**Exercise instructions:** Pictures are to be dropped. Everything else in the listing gets copied exactly.

**Task material:**

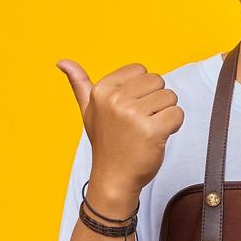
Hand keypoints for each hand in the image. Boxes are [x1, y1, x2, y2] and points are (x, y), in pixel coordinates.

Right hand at [56, 59, 184, 198]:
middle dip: (155, 101)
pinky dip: (173, 126)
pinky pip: (177, 114)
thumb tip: (62, 61)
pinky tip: (157, 137)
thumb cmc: (105, 143)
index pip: (141, 70)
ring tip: (147, 130)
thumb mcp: (88, 111)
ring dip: (165, 114)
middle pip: (158, 82)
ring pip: (170, 97)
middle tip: (140, 122)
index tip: (130, 109)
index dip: (142, 90)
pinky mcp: (151, 130)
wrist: (114, 178)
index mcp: (102, 90)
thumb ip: (79, 84)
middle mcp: (115, 100)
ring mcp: (133, 115)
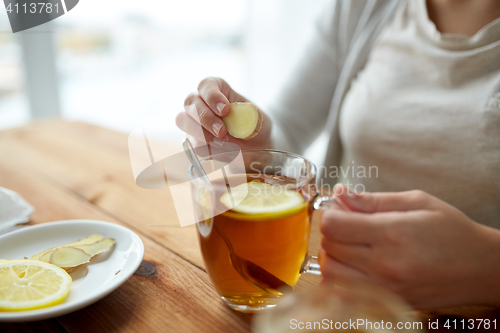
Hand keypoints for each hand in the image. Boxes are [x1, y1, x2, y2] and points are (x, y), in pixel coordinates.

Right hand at [176, 77, 271, 149]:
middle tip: (222, 131)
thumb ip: (246, 116)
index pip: (206, 84)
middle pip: (190, 102)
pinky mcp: (194, 139)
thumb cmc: (255, 126)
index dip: (211, 96)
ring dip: (201, 132)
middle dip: (205, 117)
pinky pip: (191, 142)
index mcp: (218, 89)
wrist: (256, 147)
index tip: (225, 110)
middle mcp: (202, 102)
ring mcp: (194, 121)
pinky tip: (222, 149)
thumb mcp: (257, 118)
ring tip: (222, 142)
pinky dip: (206, 147)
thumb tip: (233, 122)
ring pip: (183, 120)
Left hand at [319, 184, 499, 308]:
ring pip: (331, 273)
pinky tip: (355, 265)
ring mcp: (385, 288)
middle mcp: (385, 265)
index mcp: (392, 234)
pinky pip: (345, 292)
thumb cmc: (452, 231)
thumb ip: (373, 200)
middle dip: (331, 232)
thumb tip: (340, 193)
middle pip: (329, 247)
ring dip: (332, 256)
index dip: (331, 213)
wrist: (481, 268)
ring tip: (350, 245)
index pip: (333, 226)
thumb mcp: (417, 202)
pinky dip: (341, 277)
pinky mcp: (387, 302)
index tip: (340, 210)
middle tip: (346, 224)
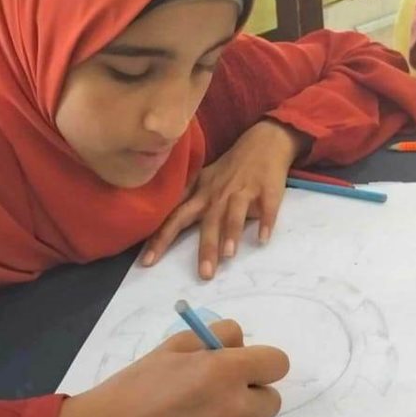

**Your solution:**
Hand keypoints for each hand in the image. Boxes are [x1, y1, x2, y2] and points are (x, y), in pixel coordinates.

Right hand at [56, 59, 184, 198]:
middle dip: (155, 101)
pinky dip: (173, 126)
pinky pip: (177, 114)
thumb tip: (62, 61)
pinky tip: (157, 137)
thumb cmc: (105, 143)
index pip: (141, 70)
ring tip: (147, 130)
thumb mcp: (88, 111)
ring dip: (165, 114)
middle pip: (158, 82)
ring pip: (170, 97)
middle tip: (140, 122)
index tip: (130, 109)
index dip: (142, 90)
pinky mcp: (151, 130)
wrist: (114, 178)
index mcp: (102, 90)
thumb ip: (79, 84)
middle mcp: (115, 100)
ring mcp: (133, 115)
Hand keypoints for each hand in the image. Boxes are [x1, y1, x2, y2] and points are (x, y), in pixel coordinates.

Right hand at [176, 77, 271, 149]:
middle tip: (222, 131)
thumb ip: (246, 116)
index pip: (206, 84)
middle pip: (190, 102)
pinky mcp: (194, 139)
thumb cmc: (255, 126)
index dip: (211, 96)
ring dip: (201, 132)
middle dip: (205, 117)
pinky pip: (191, 142)
index mcp: (218, 89)
wrist: (256, 147)
index tip: (225, 110)
middle mcp: (202, 102)
ring mcp: (194, 121)
pinky tip: (222, 149)
thumb mcp: (257, 118)
ring tip: (222, 142)
pinky dip: (206, 147)
thumb tip: (233, 122)
ring pip: (183, 120)
Left hand at [319, 184, 499, 308]:
ring pip: (331, 273)
pinky tip: (355, 265)
ring mcp: (385, 288)
middle mcp: (385, 265)
index mcp: (392, 234)
pinky pip: (345, 292)
thumb cmc: (452, 231)
thumb ip: (373, 200)
middle dip: (331, 232)
thumb tip: (340, 193)
middle pip: (329, 247)
ring dip: (332, 256)
index dip: (331, 213)
wrist: (481, 268)
ring tip: (350, 245)
index pip: (333, 226)
thumb mcp: (417, 202)
pinky dip: (341, 277)
pinky mcp: (387, 302)
index tip: (340, 210)
middle tip: (346, 224)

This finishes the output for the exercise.